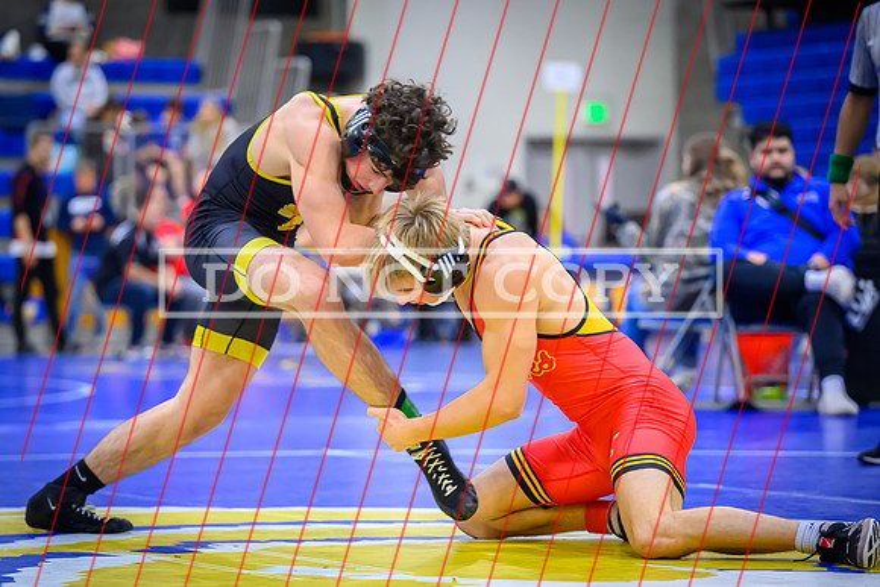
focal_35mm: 135
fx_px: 3297
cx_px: 412
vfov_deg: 10.2
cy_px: 345
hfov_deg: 15.2
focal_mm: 110
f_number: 2.8
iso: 5000
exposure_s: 1/640
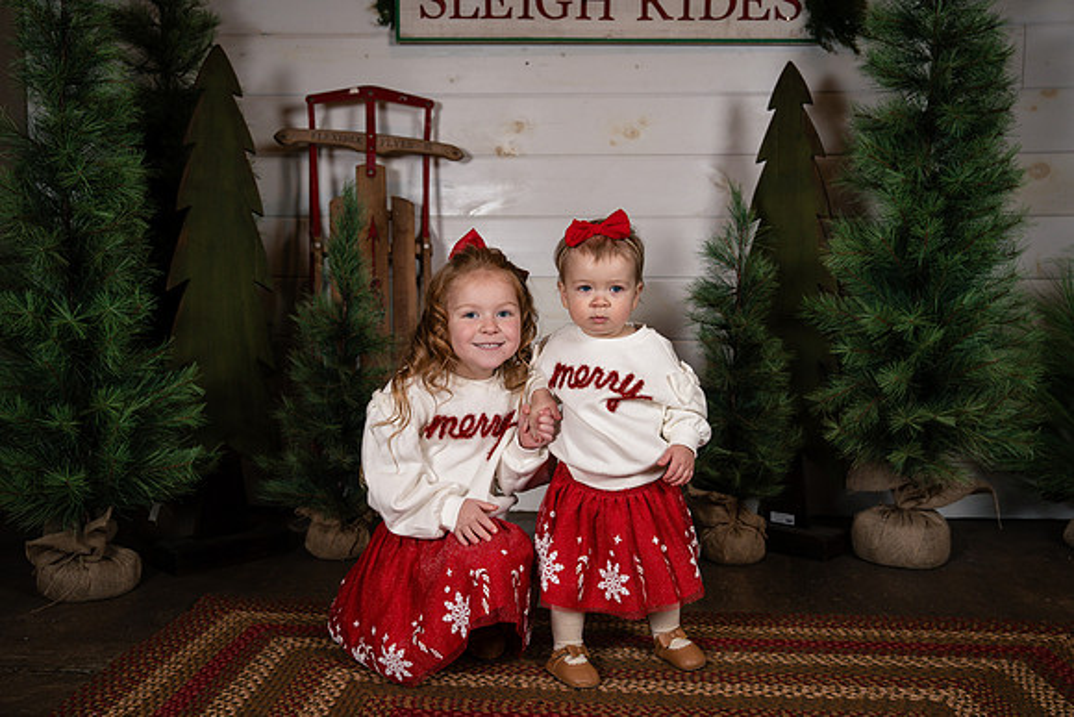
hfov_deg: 55.0
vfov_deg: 38.3
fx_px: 1031
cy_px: 358
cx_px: 537
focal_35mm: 35
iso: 200
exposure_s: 1/250
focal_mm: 34
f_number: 4
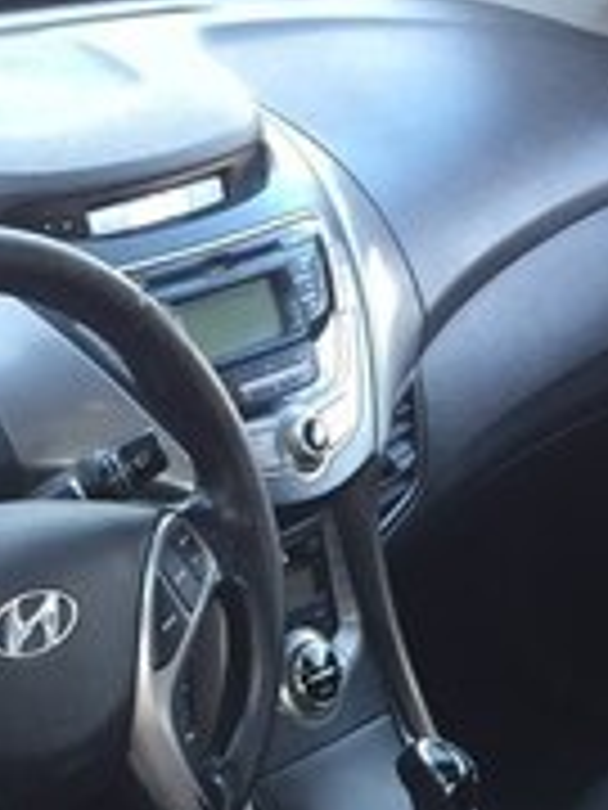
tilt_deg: -38.8
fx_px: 1874
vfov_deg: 22.1
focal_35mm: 80
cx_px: 113
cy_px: 1040
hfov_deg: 18.3
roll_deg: -2.0
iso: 50
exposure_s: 1/33
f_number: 2.2
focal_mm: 4.15
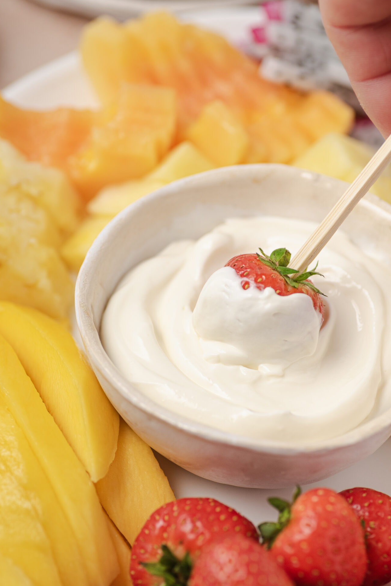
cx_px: 228
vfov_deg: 15.5
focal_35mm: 132
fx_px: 2150
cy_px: 315
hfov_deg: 10.4
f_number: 4.5
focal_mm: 100
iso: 320
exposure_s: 1/100
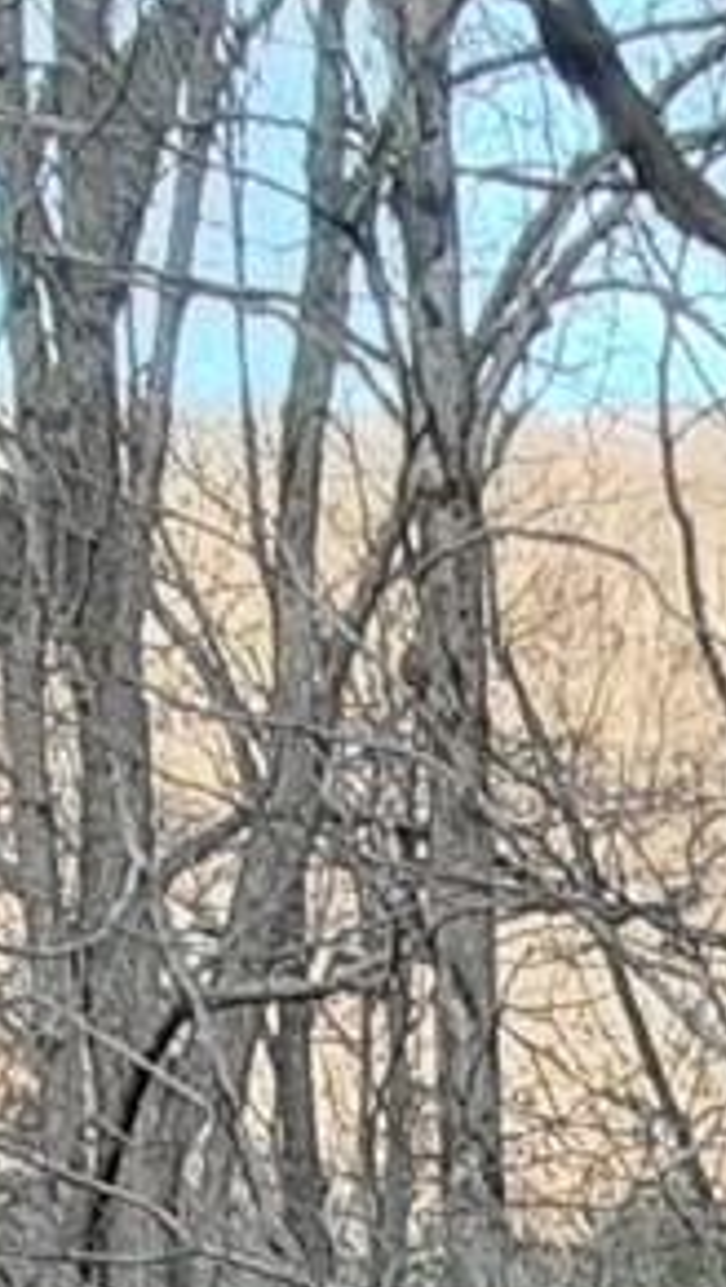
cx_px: 1970
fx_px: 7074
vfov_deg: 9.1
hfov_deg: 5.6
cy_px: 3335
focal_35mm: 207
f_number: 1.9
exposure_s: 1/120
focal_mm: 2.91
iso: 50
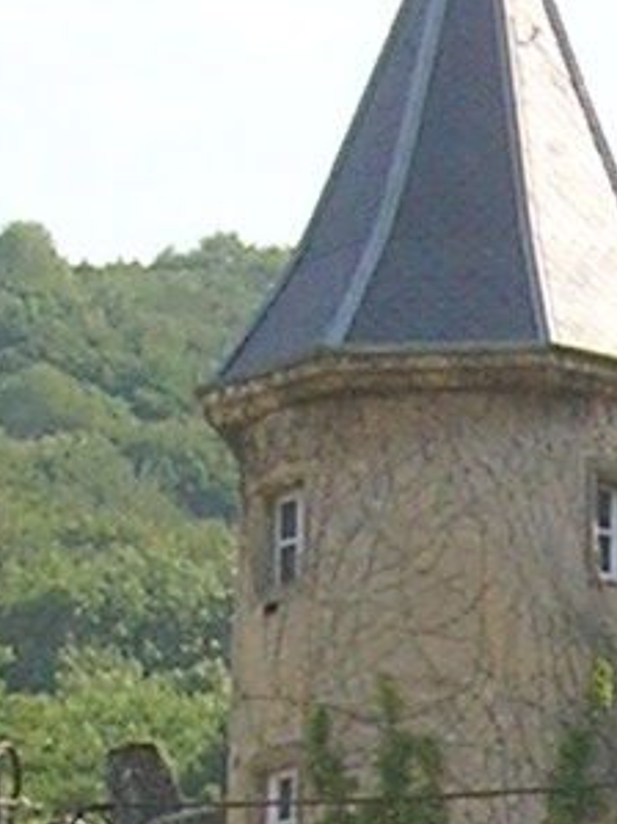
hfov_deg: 5.6
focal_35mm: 260
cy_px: 1364
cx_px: 1060
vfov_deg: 7.4
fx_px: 6183
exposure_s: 1/278
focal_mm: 5.7
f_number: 4.9
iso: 50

_Work instruction_
Can the lines from the start of the records through the line with "hfov_deg: 18.3" be given again exactly, with the pictures left out?

_Exercise solution_
focal_35mm: 135
fx_px: 3297
cx_px: 412
vfov_deg: 10.2
cy_px: 345
hfov_deg: 15.2
focal_mm: 110
f_number: 2.8
iso: 5000
exposure_s: 1/640
hfov_deg: 55.0
vfov_deg: 38.3
fx_px: 1031
cy_px: 358
cx_px: 537
focal_35mm: 35
iso: 200
exposure_s: 1/250
focal_mm: 34
f_number: 4
tilt_deg: -38.8
fx_px: 1874
vfov_deg: 22.1
focal_35mm: 80
cx_px: 113
cy_px: 1040
hfov_deg: 18.3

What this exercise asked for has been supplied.